MATERIAL FOR THIS TASK:
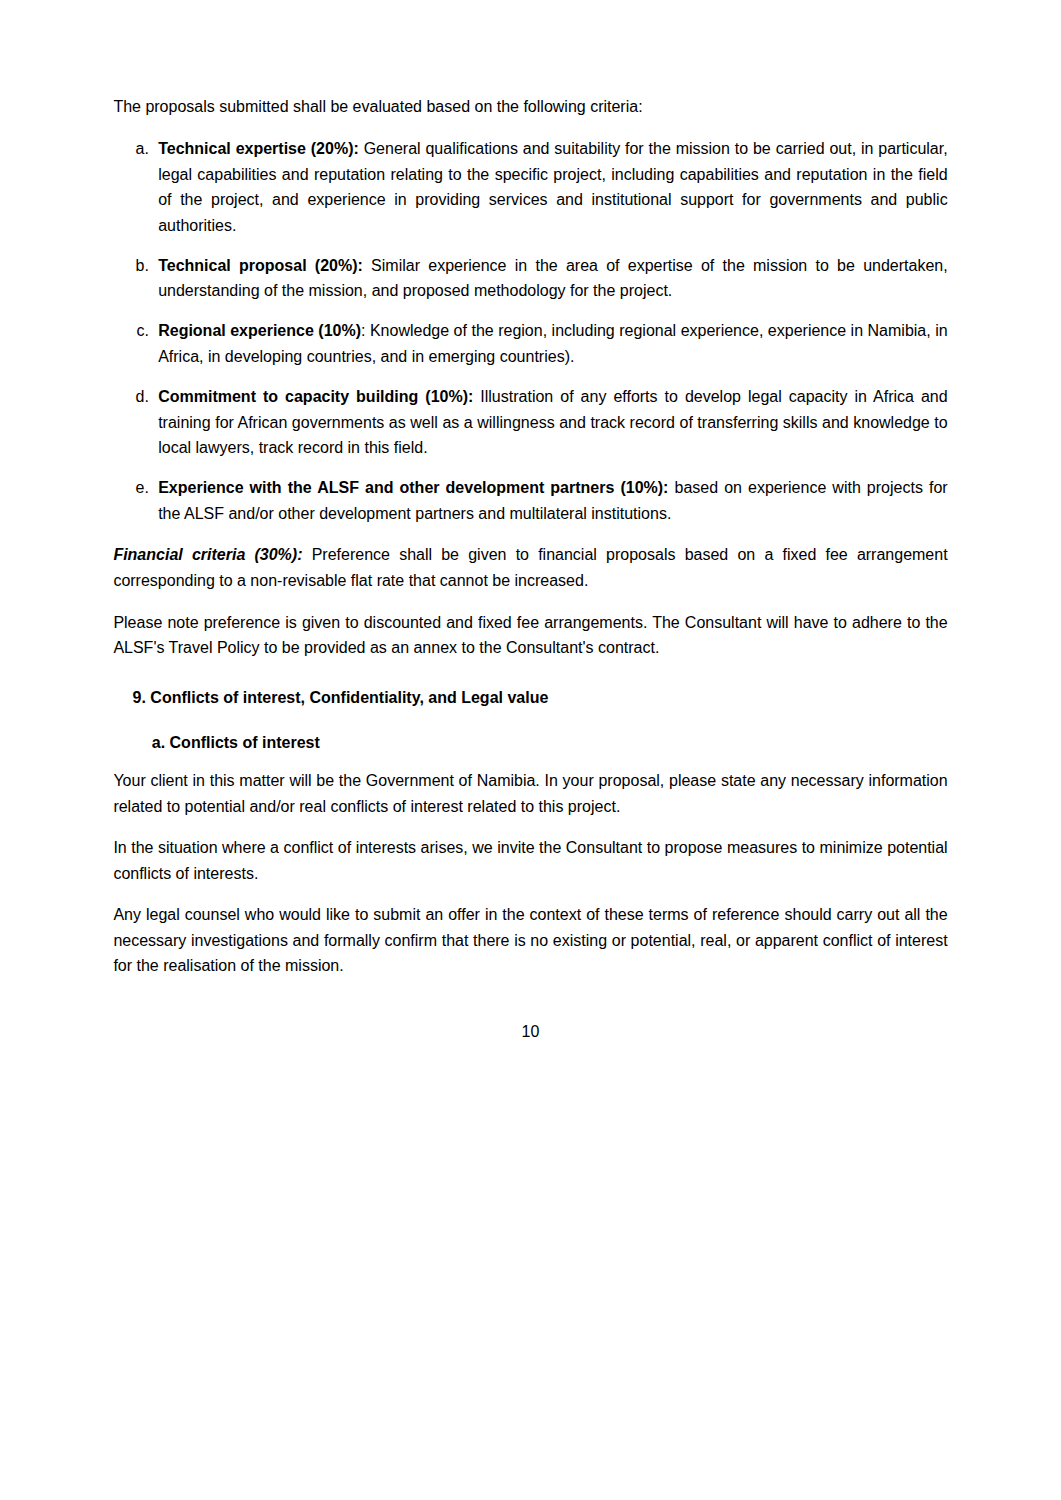The proposals submitted shall be evaluated based on the following criteria:
Technical expertise (20%): General qualifications and suitability for the mission to be carried out, in particular, legal capabilities and reputation relating to the specific project, including capabilities and reputation in the field of the project, and experience in providing services and institutional support for governments and public authorities.
Technical proposal (20%): Similar experience in the area of expertise of the mission to be undertaken, understanding of the mission, and proposed methodology for the project.
Regional experience (10%): Knowledge of the region, including regional experience, experience in Namibia, in Africa, in developing countries, and in emerging countries).
Commitment to capacity building (10%): Illustration of any efforts to develop legal capacity in Africa and training for African governments as well as a willingness and track record of transferring skills and knowledge to local lawyers, track record in this field.
Experience with the ALSF and other development partners (10%): based on experience with projects for the ALSF and/or other development partners and multilateral institutions.
Financial criteria (30%): Preference shall be given to financial proposals based on a fixed fee arrangement corresponding to a non-revisable flat rate that cannot be increased.
Please note preference is given to discounted and fixed fee arrangements. The Consultant will have to adhere to the ALSF's Travel Policy to be provided as an annex to the Consultant's contract.
9. Conflicts of interest, Confidentiality, and Legal value
a. Conflicts of interest
Your client in this matter will be the Government of Namibia. In your proposal, please state any necessary information related to potential and/or real conflicts of interest related to this project.
In the situation where a conflict of interests arises, we invite the Consultant to propose measures to minimize potential conflicts of interests.
Any legal counsel who would like to submit an offer in the context of these terms of reference should carry out all the necessary investigations and formally confirm that there is no existing or potential, real, or apparent conflict of interest for the realisation of the mission.
10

AIM OF THE TASK: Return each entry exactly as it stands above, apart from any images.

ANSWER BELOW:
The proposals submitted shall be evaluated based on the following criteria:
Technical expertise (20%): General qualifications and suitability for the mission to be carried out, in particular, legal capabilities and reputation relating to the specific project, including capabilities and reputation in the field of the project, and experience in providing services and institutional support for governments and public authorities.
Technical proposal (20%): Similar experience in the area of expertise of the mission to be undertaken, understanding of the mission, and proposed methodology for the project.
Regional experience (10%): Knowledge of the region, including regional experience, experience in Namibia, in Africa, in developing countries, and in emerging countries).
Commitment to capacity building (10%): Illustration of any efforts to develop legal capacity in Africa and training for African governments as well as a willingness and track record of transferring skills and knowledge to local lawyers, track record in this field.
Experience with the ALSF and other development partners (10%): based on experience with projects for the ALSF and/or other development partners and multilateral institutions.
Financial criteria (30%): Preference shall be given to financial proposals based on a fixed fee arrangement corresponding to a non-revisable flat rate that cannot be increased.
Please note preference is given to discounted and fixed fee arrangements. The Consultant will have to adhere to the ALSF's Travel Policy to be provided as an annex to the Consultant's contract.
9. Conflicts of interest, Confidentiality, and Legal value
a. Conflicts of interest
Your client in this matter will be the Government of Namibia. In your proposal, please state any necessary information related to potential and/or real conflicts of interest related to this project.
In the situation where a conflict of interests arises, we invite the Consultant to propose measures to minimize potential conflicts of interests.
Any legal counsel who would like to submit an offer in the context of these terms of reference should carry out all the necessary investigations and formally confirm that there is no existing or potential, real, or apparent conflict of interest for the realisation of the mission.
10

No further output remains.